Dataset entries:
━━━━━━━━━━
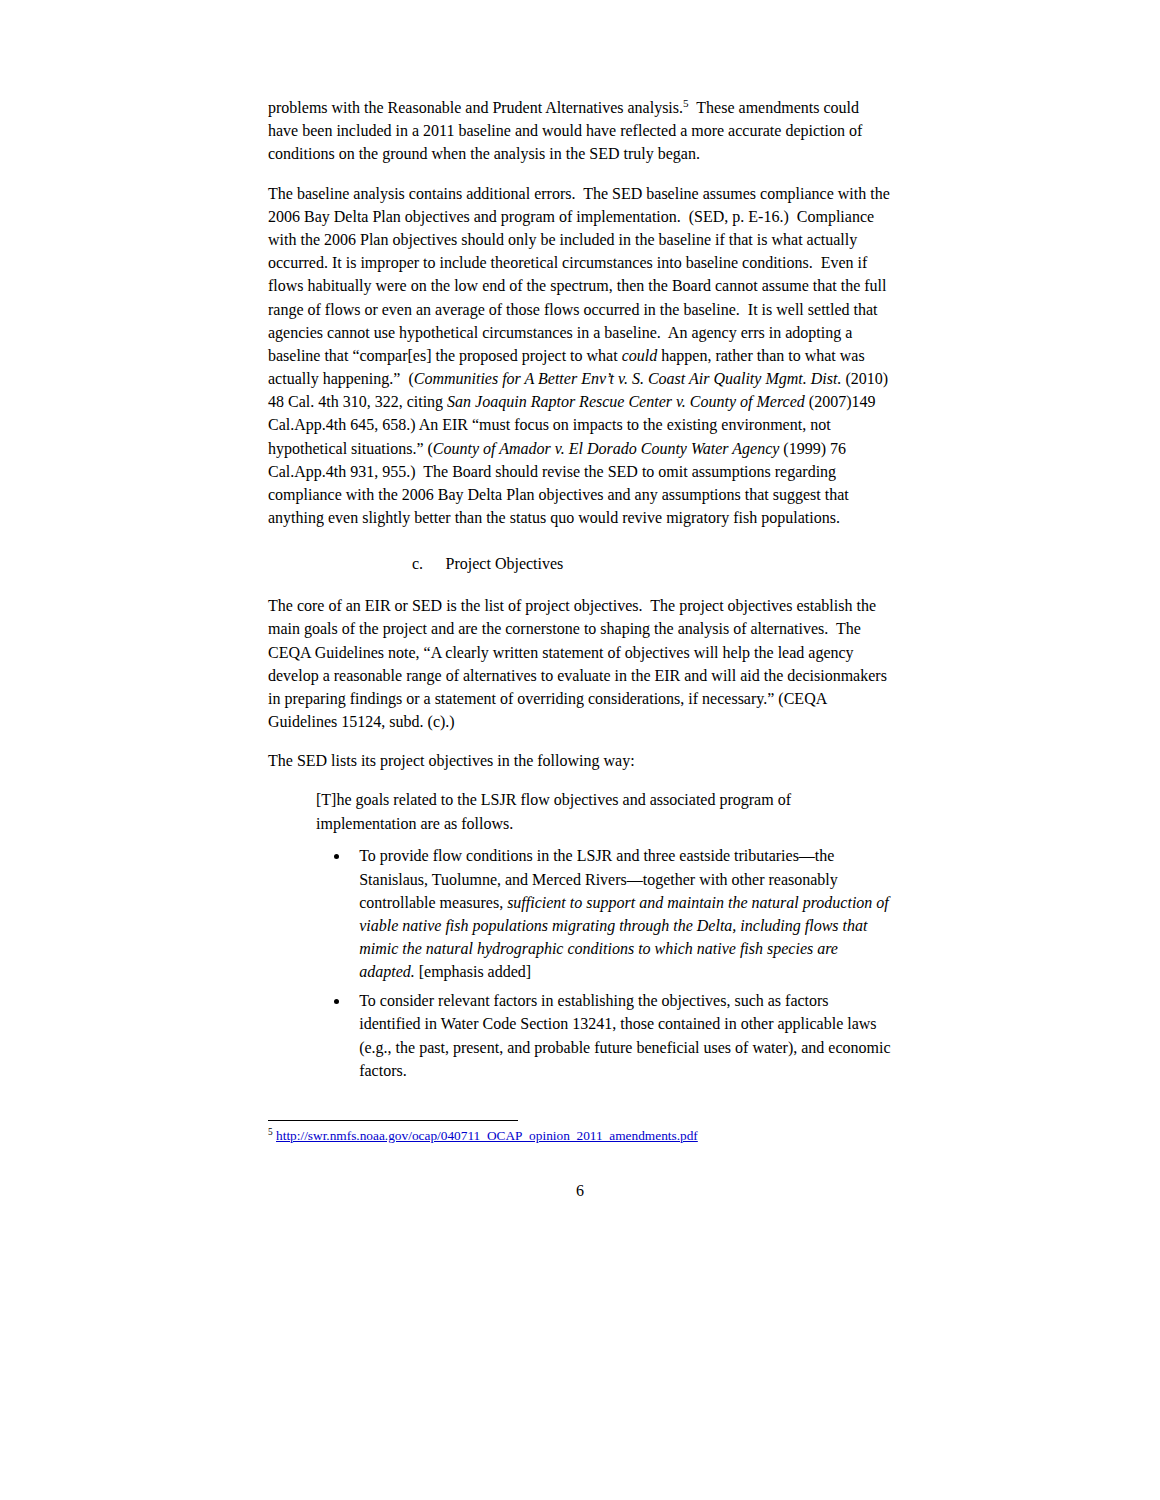problems with the Reasonable and Prudent Alternatives analysis.5 These amendments could have been included in a 2011 baseline and would have reflected a more accurate depiction of conditions on the ground when the analysis in the SED truly began.
The baseline analysis contains additional errors. The SED baseline assumes compliance with the 2006 Bay Delta Plan objectives and program of implementation. (SED, p. E-16.) Compliance with the 2006 Plan objectives should only be included in the baseline if that is what actually occurred. It is improper to include theoretical circumstances into baseline conditions. Even if flows habitually were on the low end of the spectrum, then the Board cannot assume that the full range of flows or even an average of those flows occurred in the baseline. It is well settled that agencies cannot use hypothetical circumstances in a baseline. An agency errs in adopting a baseline that “compar[es] the proposed project to what could happen, rather than to what was actually happening.” (Communities for A Better Env’t v. S. Coast Air Quality Mgmt. Dist. (2010) 48 Cal. 4th 310, 322, citing San Joaquin Raptor Rescue Center v. County of Merced (2007)149 Cal.App.4th 645, 658.) An EIR “must focus on impacts to the existing environment, not hypothetical situations.” (County of Amador v. El Dorado County Water Agency (1999) 76 Cal.App.4th 931, 955.) The Board should revise the SED to omit assumptions regarding compliance with the 2006 Bay Delta Plan objectives and any assumptions that suggest that anything even slightly better than the status quo would revive migratory fish populations.
c. Project Objectives
The core of an EIR or SED is the list of project objectives. The project objectives establish the main goals of the project and are the cornerstone to shaping the analysis of alternatives. The CEQA Guidelines note, “A clearly written statement of objectives will help the lead agency develop a reasonable range of alternatives to evaluate in the EIR and will aid the decisionmakers in preparing findings or a statement of overriding considerations, if necessary.” (CEQA Guidelines 15124, subd. (c).)
The SED lists its project objectives in the following way:
[T]he goals related to the LSJR flow objectives and associated program of implementation are as follows.
To provide flow conditions in the LSJR and three eastside tributaries—the Stanislaus, Tuolumne, and Merced Rivers—together with other reasonably controllable measures, sufficient to support and maintain the natural production of viable native fish populations migrating through the Delta, including flows that mimic the natural hydrographic conditions to which native fish species are adapted. [emphasis added]
To consider relevant factors in establishing the objectives, such as factors identified in Water Code Section 13241, those contained in other applicable laws (e.g., the past, present, and probable future beneficial uses of water), and economic factors.
5 http://swr.nmfs.noaa.gov/ocap/040711_OCAP_opinion_2011_amendments.pdf
6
━━━━━━━━━━
:: BRIEF ::
Write out exactly the lines that begin at the one containing "[T]he goals related" and continue through the last line of the data, and only those.

:: TASK SOLUTION ::
[T]he goals related to the LSJR flow objectives and associated program of implementation are as follows.
To provide flow conditions in the LSJR and three eastside tributaries—the Stanislaus, Tuolumne, and Merced Rivers—together with other reasonably controllable measures, sufficient to support and maintain the natural production of viable native fish populations migrating through the Delta, including flows that mimic the natural hydrographic conditions to which native fish species are adapted. [emphasis added]
To consider relevant factors in establishing the objectives, such as factors identified in Water Code Section 13241, those contained in other applicable laws (e.g., the past, present, and probable future beneficial uses of water), and economic factors.
5 http://swr.nmfs.noaa.gov/ocap/040711_OCAP_opinion_2011_amendments.pdf
6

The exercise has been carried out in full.